* Start Supplied material *

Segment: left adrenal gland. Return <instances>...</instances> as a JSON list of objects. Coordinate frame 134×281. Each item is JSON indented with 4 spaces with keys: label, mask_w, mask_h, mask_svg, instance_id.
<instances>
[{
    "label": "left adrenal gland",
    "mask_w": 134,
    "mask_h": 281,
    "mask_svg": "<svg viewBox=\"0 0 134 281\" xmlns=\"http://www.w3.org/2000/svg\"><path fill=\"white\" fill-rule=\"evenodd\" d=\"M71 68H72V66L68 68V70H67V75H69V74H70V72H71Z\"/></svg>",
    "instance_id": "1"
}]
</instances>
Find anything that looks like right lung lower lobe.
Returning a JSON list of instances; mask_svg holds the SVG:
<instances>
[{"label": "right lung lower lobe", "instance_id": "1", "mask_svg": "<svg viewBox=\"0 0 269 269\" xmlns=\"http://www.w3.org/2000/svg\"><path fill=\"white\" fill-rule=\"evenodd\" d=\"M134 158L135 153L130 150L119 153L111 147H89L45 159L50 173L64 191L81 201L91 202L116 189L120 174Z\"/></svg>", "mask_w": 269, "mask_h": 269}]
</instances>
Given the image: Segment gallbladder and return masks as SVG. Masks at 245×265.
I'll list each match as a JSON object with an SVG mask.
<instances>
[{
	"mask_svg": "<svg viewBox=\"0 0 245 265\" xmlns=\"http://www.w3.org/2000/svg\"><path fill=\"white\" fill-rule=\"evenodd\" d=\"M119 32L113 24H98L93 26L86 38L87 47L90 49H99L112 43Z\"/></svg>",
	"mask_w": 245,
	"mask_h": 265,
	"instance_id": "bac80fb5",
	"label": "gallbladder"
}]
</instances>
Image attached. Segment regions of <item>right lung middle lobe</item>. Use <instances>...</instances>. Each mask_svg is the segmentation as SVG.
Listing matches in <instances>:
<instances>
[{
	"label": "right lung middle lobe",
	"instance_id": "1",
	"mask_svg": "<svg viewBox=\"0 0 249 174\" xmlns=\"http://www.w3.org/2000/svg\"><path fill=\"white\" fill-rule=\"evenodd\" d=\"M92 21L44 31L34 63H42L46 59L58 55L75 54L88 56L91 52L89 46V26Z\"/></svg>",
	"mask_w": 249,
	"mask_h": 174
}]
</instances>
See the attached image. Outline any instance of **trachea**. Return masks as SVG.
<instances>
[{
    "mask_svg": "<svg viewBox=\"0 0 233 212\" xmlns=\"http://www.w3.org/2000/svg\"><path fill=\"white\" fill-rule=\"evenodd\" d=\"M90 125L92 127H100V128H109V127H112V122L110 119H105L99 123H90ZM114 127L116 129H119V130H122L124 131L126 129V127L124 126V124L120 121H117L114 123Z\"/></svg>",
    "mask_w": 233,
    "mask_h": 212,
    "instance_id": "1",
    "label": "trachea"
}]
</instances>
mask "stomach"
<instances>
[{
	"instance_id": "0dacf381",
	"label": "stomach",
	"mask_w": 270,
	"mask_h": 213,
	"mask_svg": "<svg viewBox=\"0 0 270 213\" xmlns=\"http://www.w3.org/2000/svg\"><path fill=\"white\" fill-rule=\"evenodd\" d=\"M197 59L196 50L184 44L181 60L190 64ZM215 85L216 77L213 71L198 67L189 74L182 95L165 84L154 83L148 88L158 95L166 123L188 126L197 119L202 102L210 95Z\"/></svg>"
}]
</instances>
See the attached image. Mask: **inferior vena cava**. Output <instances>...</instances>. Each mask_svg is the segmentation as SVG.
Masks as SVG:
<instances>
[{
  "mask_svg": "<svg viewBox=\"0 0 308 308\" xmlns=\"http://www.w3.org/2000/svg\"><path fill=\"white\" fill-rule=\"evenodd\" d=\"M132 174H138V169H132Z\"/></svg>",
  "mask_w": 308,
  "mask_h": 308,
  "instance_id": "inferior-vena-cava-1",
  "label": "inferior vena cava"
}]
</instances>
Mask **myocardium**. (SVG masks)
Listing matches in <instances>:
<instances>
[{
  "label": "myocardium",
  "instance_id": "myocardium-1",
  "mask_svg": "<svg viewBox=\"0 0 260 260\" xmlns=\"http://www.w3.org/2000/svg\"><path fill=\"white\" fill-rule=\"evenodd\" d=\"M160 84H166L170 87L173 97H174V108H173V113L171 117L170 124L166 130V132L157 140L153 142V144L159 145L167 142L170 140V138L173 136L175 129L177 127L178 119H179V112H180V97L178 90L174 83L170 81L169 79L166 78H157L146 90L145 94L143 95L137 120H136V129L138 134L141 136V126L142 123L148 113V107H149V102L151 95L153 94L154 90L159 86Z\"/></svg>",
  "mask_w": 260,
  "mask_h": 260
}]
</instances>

* End Supplied material *

*Written exercise*
Transcribe the records without alteration, starting at the line that contains "See the attached image. Outline" and ending at the end of the records, with both ends included.

*Answer to this problem*
See the attached image. Outline any instance of **trachea**. Return masks as SVG.
<instances>
[{
    "mask_svg": "<svg viewBox=\"0 0 233 212\" xmlns=\"http://www.w3.org/2000/svg\"><path fill=\"white\" fill-rule=\"evenodd\" d=\"M90 125L92 127H100V128H109V127H112V122L110 119H105L99 123H90ZM114 127L116 129H119V130H122L124 131L126 129V127L124 126V124L120 121H117L114 123Z\"/></svg>",
    "mask_w": 233,
    "mask_h": 212,
    "instance_id": "1",
    "label": "trachea"
}]
</instances>
mask "stomach"
<instances>
[{
	"instance_id": "0dacf381",
	"label": "stomach",
	"mask_w": 270,
	"mask_h": 213,
	"mask_svg": "<svg viewBox=\"0 0 270 213\" xmlns=\"http://www.w3.org/2000/svg\"><path fill=\"white\" fill-rule=\"evenodd\" d=\"M197 59L196 50L184 44L181 60L190 64ZM215 85L216 77L213 71L198 67L189 74L182 95L165 84L154 83L148 88L158 95L166 123L188 126L197 119L202 102L210 95Z\"/></svg>"
}]
</instances>
See the attached image. Mask: **inferior vena cava**. Output <instances>...</instances>. Each mask_svg is the segmentation as SVG.
Masks as SVG:
<instances>
[{
  "mask_svg": "<svg viewBox=\"0 0 308 308\" xmlns=\"http://www.w3.org/2000/svg\"><path fill=\"white\" fill-rule=\"evenodd\" d=\"M132 174H138V169H132Z\"/></svg>",
  "mask_w": 308,
  "mask_h": 308,
  "instance_id": "inferior-vena-cava-1",
  "label": "inferior vena cava"
}]
</instances>
Mask **myocardium**. (SVG masks)
Listing matches in <instances>:
<instances>
[{
  "label": "myocardium",
  "instance_id": "myocardium-1",
  "mask_svg": "<svg viewBox=\"0 0 260 260\" xmlns=\"http://www.w3.org/2000/svg\"><path fill=\"white\" fill-rule=\"evenodd\" d=\"M160 84H166L170 87L173 97H174V108H173V113L171 117L170 124L166 130V132L157 140L153 142V144L159 145L167 142L170 140V138L173 136L175 129L177 127L178 119H179V112H180V97L178 90L174 83L170 81L169 79L166 78H157L146 90L145 94L143 95L137 120H136V129L138 134L141 136V126L142 123L148 113V107H149V102L151 95L153 94L154 90L159 86Z\"/></svg>",
  "mask_w": 260,
  "mask_h": 260
}]
</instances>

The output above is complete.